I so far have avoided taking a nap. Having a 4 pm ball game is helping to keep me from resting my head on a pillow. I did make myself a cup a tea and make myself some lunch. I still don’t have that much of an appetite, but I am eating. I am also trying to increase my fluid intake because after the serious side effects I had the other night, I don’t know if it was because of dehydration or side effects of the abilify. I really have not been drinking fluids except for the few sips I take with my medication. And with me sleeping most of the time, I know I am dehydrated a little bit.

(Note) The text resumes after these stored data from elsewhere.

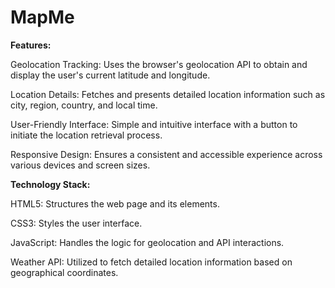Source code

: # MapMe

**Features:**

Geolocation Tracking: Uses the browser's geolocation API to obtain and display the user's current latitude and longitude.

Location Details: Fetches and presents detailed location information such as city, region, country, and local time.

User-Friendly Interface: Simple and intuitive interface with a button to initiate the location retrieval process.

Responsive Design: Ensures a consistent and accessible experience across various devices and screen sizes.


**Technology Stack:**

HTML5: Structures the web page and its elements.

CSS3: Styles the user interface.

JavaScript: Handles the logic for geolocation and API interactions.

Weather API: Utilized to fetch detailed location information based on geographical coordinates.
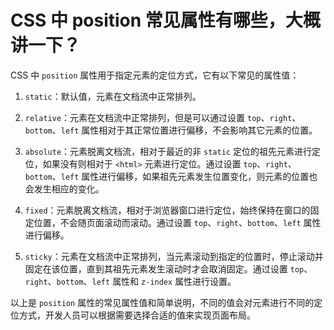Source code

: # CSS 中 position 常见属性有哪些，大概讲一下？

CSS 中 `position` 属性用于指定元素的定位方式，它有以下常见的属性值：

1. `static`：默认值，元素在文档流中正常排列。

2. `relative`：元素在文档流中正常排列，但是可以通过设置 `top`、`right`、`bottom`、`left` 属性相对于其正常位置进行偏移，不会影响其它元素的位置。

3. `absolute`：元素脱离文档流，相对于最近的非 `static` 定位的祖先元素进行定位，如果没有则相对于 `<html>` 元素进行定位。通过设置 `top`、`right`、`bottom`、`left` 属性进行偏移，如果祖先元素发生位置变化，则元素的位置也会发生相应的变化。

4. `fixed`：元素脱离文档流，相对于浏览器窗口进行定位，始终保持在窗口的固定位置，不会随页面滚动而滚动。通过设置 `top`、`right`、`bottom`、`left` 属性进行偏移。

5. `sticky`：元素在文档流中正常排列，当元素滚动到指定的位置时，停止滚动并固定在该位置，直到其祖先元素发生滚动时才会取消固定。通过设置 `top`、`right`、`bottom`、`left` 属性和 `z-index` 属性进行设置。

以上是 `position` 属性的常见属性值和简单说明，不同的值会对元素进行不同的定位方式，开发人员可以根据需要选择合适的值来实现页面布局。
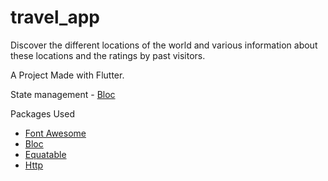 # travel_app

Discover the different locations of the world and various 
information about these locations and the ratings by past visitors.

A Project Made with Flutter.

State management - [Bloc](https://pub.dev/packages/bloc)

Packages Used
- [Font Awesome](https://pub.dev/packages/font_awesome_flutter)
- [Bloc](https://pub.dev/packages/bloc)
- [Equatable](https://pub.dev/packages/equatable)
- [Http](https://pub.dev/packages/http)
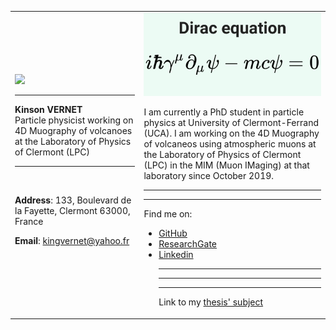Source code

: <table border="0">
  <tr>
    <td>
      <img src="https://kvernet.net/images/kvernet.png" width="350"></img>
      <hr/>
      <b>Kinson VERNET</b> <br/>
      </h1>Particle physicist working on 4D Muography of volcanoes at the Laboratory of Physics of Clermont (LPC)</h1>
      <hr/><br/>
      <p><b>Address</b>: 133, Boulevard de la Fayette, Clermont 63000, France</p>
      <p><b>Email</b>: <a href="mailto:kingvernet@yahoo.fr">kingvernet@yahoo.fr</a></p>
    </td>
    <td>
      <img src="https://github.com/kvernet/kvernet/blob/main/dirac-equation.jpg" width="350"></img>
      <p>
          I am currently a PhD student in particle physics at University of Clermont-Ferrand (UCA). I am working on the 4D Muography of volcaneos using atmospheric muons at the Laboratory of Physics of Clermont (LPC) in the MIM (Muon IMaging) at that laboratory since October 2019.
      </p>
      <hr/><hr/>
      <p>Find me on:</p>
      <ul>
          <li> <a href="https://github.com/kvernet">GitHub</a>
          <li> <a href="https://www.researchgate.net/profile/Kinson-Vernet">ResearchGate</a>
          <li> <a href="https://linkedin.com/in/kvernet">Linkedin</a
      </ul>
      <hr/><hr/><hr/>
      Link to my <a href="https://www.theses.fr/s229171">thesis' subject</a>
    </td>
 </tr>
</table>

This week has been the hardest to get through. I am glad that I am not so sleepy as I have been most of the week. But that might change. I think the Cymbalta is finally starting to give me a little kick. I just hope it’s not too much of a kick. I really don’t want to be manic, though I would welcome some euphoria.

What really has been surprising me all week is that I haven’t been in too much pain. My physical pain has been minimal to nonexistent. But I think that is because I really have not been out of bed except to go to the bathroom or eat something. I hope the level of pain stays the way it has been but I don’t think it will. My foot is cold today and that always means a flare up later. Weather has been beautiful all week, not like I have enjoyed much of it. I really have been under the covers.

I have to say that despite the physical symptoms of my depression, I have not been suicidal. I really don’t know why that is. Usually when my depression is bad, I am nothing but suicidal. I told my therapist during our last session that if I become suicidal again, via text as the case usually is, that she is to implement the SSF despite my protests. I think it would be interesting to fill one out when I am in the middle of a suicidal mind set. The hardest part is knowing when a suicidal crisis will occur. I already know certain factors are involved: physical pain, hopelessness, suicidality, low depression, and helplessness or psychache. This combination of feelings is more than likely to send me over the edge at any given moment.